Raising money through Venture Capital. – Part 3.

Oct 24Tom Matthews

Here we are, where the rubber meets the road.  Your plan on how you will spend your investor’s money is presented to him.  If your business plan is like most that I read, you get this wrong.

There are 5 buckets of expenditures:

  1. Product Development
  2. The Management Team
  3. The Sales Process
  4. Fixed Assets
  5. Working capital

Nine out of ten of you ask for the money because you need working capital.  This is the worst use of an investor’s money.  Don’t forget, he is trying to get a 10x to 20x return on his money.  If he is funding receivables, inventory and salaries, he is not getting a return on his money.

The VC knows that the product is what will make him a lot of money.  So he is more than willing to invest in this bucket.  And money spent on a good management team is always money well spent.  You can have the best product in the world but if you don’t invest in selling and marketing, it won’t go anywhere – which means the VC is happy for you to spend money on sales.

Items 1-3 make the grade and the last two do not.  So if you need money primarily for fixed assets and working capital, you will not get it from a VC and probably will not get it from and angel investor.  You need to go to the banks or to family.

To finish talking about cash, here is the other problem you run in to.  Your negative cash flows are ALWAYS understated.    This graph is called a “J Curve” and all sophisticated investors use it.  The line represents your cash flow over time with the red hatched areas the time and amount of negative cash flow.
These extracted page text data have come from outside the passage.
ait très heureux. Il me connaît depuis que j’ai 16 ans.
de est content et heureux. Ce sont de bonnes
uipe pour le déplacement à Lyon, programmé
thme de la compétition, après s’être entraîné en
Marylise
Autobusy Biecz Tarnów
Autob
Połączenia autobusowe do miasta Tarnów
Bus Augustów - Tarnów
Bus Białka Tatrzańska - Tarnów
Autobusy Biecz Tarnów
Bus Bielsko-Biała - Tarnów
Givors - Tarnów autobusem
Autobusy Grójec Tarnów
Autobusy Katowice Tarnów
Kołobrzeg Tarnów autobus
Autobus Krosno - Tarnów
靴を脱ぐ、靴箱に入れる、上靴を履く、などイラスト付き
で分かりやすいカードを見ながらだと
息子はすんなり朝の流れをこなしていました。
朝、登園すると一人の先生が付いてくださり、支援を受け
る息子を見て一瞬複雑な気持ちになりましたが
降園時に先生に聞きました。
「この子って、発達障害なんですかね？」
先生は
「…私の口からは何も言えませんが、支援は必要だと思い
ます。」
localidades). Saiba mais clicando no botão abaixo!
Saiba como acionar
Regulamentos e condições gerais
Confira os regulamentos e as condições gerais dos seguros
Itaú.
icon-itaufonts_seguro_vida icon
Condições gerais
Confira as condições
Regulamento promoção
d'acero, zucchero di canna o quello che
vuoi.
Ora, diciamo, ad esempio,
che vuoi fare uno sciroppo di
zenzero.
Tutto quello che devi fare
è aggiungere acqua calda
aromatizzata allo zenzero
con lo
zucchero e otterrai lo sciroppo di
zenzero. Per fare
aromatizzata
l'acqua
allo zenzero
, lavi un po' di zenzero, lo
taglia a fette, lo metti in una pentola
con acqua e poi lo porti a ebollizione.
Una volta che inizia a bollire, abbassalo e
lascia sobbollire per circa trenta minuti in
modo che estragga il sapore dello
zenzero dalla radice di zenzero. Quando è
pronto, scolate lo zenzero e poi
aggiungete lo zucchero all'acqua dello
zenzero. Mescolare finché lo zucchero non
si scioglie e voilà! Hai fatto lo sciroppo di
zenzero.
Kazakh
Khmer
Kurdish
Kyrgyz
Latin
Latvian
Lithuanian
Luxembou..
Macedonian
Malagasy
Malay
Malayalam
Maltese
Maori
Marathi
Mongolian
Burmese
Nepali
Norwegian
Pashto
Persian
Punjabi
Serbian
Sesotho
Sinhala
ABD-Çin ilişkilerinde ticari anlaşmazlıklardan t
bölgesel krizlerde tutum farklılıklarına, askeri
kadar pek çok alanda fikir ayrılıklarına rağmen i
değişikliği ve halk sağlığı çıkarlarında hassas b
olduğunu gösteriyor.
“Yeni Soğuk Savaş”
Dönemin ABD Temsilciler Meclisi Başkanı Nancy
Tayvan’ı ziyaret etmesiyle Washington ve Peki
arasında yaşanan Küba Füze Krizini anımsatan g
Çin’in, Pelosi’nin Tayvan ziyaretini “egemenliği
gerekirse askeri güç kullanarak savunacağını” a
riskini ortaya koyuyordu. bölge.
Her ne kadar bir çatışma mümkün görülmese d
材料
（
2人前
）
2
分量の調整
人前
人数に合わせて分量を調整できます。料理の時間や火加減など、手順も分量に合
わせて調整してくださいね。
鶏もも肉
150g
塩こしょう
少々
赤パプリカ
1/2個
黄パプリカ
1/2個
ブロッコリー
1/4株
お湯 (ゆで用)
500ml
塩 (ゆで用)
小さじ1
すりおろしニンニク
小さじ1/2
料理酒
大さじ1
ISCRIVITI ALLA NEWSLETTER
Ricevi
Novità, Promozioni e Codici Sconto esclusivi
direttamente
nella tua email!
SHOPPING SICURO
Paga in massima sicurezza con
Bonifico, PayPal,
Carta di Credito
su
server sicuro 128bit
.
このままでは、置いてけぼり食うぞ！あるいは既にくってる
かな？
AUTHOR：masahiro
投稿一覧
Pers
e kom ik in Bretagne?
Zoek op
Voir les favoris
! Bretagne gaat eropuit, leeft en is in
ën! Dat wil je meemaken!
You, the very optimistic business owner typically produce a J Curve chart like the first one – very little negative cash flow and it doesn’t last long.  You arrive at this chart with a sales forecast that is way too optimistic.  The second chart is what the VC will produce.  As you can see, the red hatched area is much bigger – both in terms of depth (how negative the cash goes) and length (the time it is negative).

 

The consequences of your not predicting cash flow is horrific.  You may not survive and, if you do, lots of bad things happen.  When your investor hears you say “I think I need $2 million but I could probably get by with $500,000,” he will run for the hills and you will not get his money.  It’s because he knows what the bad “J Curve” is telling him.

 

Spend a lot of time defining your cash flow needs.  It is easy to calculate money out:  salary, rent, etc.  Make sure you are dead on.  Sales are much more problematic because you cannot accurately predict them.  So you need to be very careful and do not over commit.  Get the advise of a sales professional.  Please do not shoot yourself in the foot because you are afraid to ask your investor for more.  He is smart enough to smell BS so don’t throw any at him.